Visit our new documentation site! This documentation page is no longer updated.

Treasure Workflow Quick Start Tutorial for the CLI

Table of Contents

Introduction

In this tutorial, using the command line interface, you will run your first workflow of two Treasure Data Presto jobs, one that runs right after the other.

Let’s get started!

Install TD Toolbelt

Use the TD Toolbelt to interact with Treasure Data’s many services. If not already installed and configured, complete the following commands in your terminal.

First, visit Installing and Updating the Treasure Data CLI.

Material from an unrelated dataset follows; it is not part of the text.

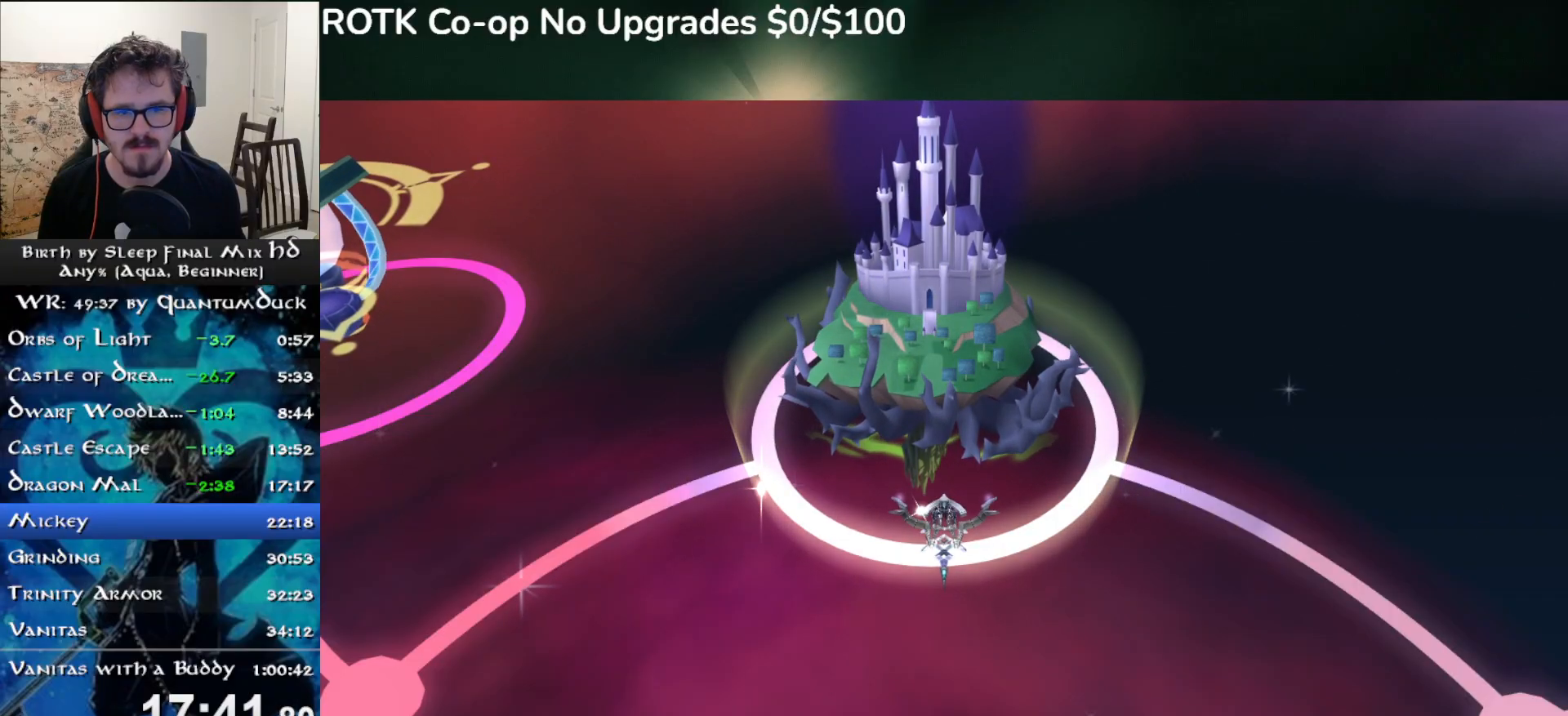
{"buttons": ["CIRCLE"], "left_stick": "down-right", "right_stick": "center", "events": []}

# Set up the toolbelt to access your account
$ td account

# Follow prompts for inputting your Treasure Data username & password

If you already have TD Toolbelt installed, update it to the latest version.

$ td update

Now install the TD Toolbelt Workflow module by running the workflow command. Answer Y when prompted.

$ td workflow

The td workflow command can also be abbreviated to td wf. We will be using this shorter form throughout the rest of this tutorial.

Prepare the database on Treasure Data to run this tutorial within

To run this tutorial you’ll need to create the following database in your Treasure Data account. Run this command using TD Toolbelt.

$ td db:create workflow_temp

Create your first workflow project

Download sample workflow project

With this first example, we’ll help you a bit by having you download your first Workflow project directory. This will include a sample workflow & Presto SQL commands that you’ll be running.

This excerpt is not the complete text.